→ **TASK BRIEF**
Copy out every one of the records below, word for word.

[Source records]
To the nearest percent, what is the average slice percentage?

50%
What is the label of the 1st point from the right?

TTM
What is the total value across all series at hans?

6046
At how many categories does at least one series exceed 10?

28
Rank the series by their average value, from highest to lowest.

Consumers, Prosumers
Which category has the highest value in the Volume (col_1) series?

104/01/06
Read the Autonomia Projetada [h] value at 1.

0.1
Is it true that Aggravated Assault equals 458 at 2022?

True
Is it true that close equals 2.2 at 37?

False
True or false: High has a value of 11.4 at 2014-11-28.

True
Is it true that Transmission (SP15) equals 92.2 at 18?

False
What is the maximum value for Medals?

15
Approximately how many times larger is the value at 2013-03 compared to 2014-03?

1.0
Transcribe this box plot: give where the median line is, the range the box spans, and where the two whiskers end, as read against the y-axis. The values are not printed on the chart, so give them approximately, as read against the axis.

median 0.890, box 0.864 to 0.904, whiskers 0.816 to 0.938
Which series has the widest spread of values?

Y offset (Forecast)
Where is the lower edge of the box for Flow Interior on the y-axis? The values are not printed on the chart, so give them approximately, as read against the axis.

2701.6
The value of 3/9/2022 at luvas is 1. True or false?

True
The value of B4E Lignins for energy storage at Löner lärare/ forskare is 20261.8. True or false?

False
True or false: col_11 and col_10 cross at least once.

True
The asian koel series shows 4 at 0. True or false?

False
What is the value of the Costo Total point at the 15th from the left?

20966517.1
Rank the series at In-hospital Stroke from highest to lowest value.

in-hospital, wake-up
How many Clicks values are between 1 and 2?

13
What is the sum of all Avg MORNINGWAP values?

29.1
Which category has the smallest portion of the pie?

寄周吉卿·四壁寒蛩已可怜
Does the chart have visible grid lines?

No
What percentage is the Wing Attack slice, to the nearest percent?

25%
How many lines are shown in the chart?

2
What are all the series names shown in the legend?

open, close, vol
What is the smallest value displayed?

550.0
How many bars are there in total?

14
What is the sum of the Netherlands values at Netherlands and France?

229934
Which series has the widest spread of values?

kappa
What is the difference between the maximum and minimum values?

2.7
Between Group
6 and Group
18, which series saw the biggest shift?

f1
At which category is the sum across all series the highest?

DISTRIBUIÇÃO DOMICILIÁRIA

→ **TASK RESULT**
To the nearest percent, what is the average slice percentage?

50%
What is the label of the 1st point from the right?

TTM
What is the total value across all series at hans?

6046
At how many categories does at least one series exceed 10?

28
Rank the series by their average value, from highest to lowest.

Consumers, Prosumers
Which category has the highest value in the Volume (col_1) series?

104/01/06
Read the Autonomia Projetada [h] value at 1.

0.1
Is it true that Aggravated Assault equals 458 at 2022?

True
Is it true that close equals 2.2 at 37?

False
True or false: High has a value of 11.4 at 2014-11-28.

True
Is it true that Transmission (SP15) equals 92.2 at 18?

False
What is the maximum value for Medals?

15
Approximately how many times larger is the value at 2013-03 compared to 2014-03?

1.0
Transcribe this box plot: give where the median line is, the range the box spans, and where the two whiskers end, as read against the y-axis. The values are not printed on the chart, so give them approximately, as read against the axis.

median 0.890, box 0.864 to 0.904, whiskers 0.816 to 0.938
Which series has the widest spread of values?

Y offset (Forecast)
Where is the lower edge of the box for Flow Interior on the y-axis? The values are not printed on the chart, so give them approximately, as read against the axis.

2701.6
The value of 3/9/2022 at luvas is 1. True or false?

True
The value of B4E Lignins for energy storage at Löner lärare/ forskare is 20261.8. True or false?

False
True or false: col_11 and col_10 cross at least once.

True
The asian koel series shows 4 at 0. True or false?

False
What is the value of the Costo Total point at the 15th from the left?

20966517.1
Rank the series at In-hospital Stroke from highest to lowest value.

in-hospital, wake-up
How many Clicks values are between 1 and 2?

13
What is the sum of all Avg MORNINGWAP values?

29.1
Which category has the smallest portion of the pie?

寄周吉卿·四壁寒蛩已可怜
Does the chart have visible grid lines?

No
What percentage is the Wing Attack slice, to the nearest percent?

25%
How many lines are shown in the chart?

2
What are all the series names shown in the legend?

open, close, vol
What is the smallest value displayed?

550.0
How many bars are there in total?

14
What is the sum of the Netherlands values at Netherlands and France?

229934
Which series has the widest spread of values?

kappa
What is the difference between the maximum and minimum values?

2.7
Between Group
6 and Group
18, which series saw the biggest shift?

f1
At which category is the sum across all series the highest?

DISTRIBUIÇÃO DOMICILIÁRIA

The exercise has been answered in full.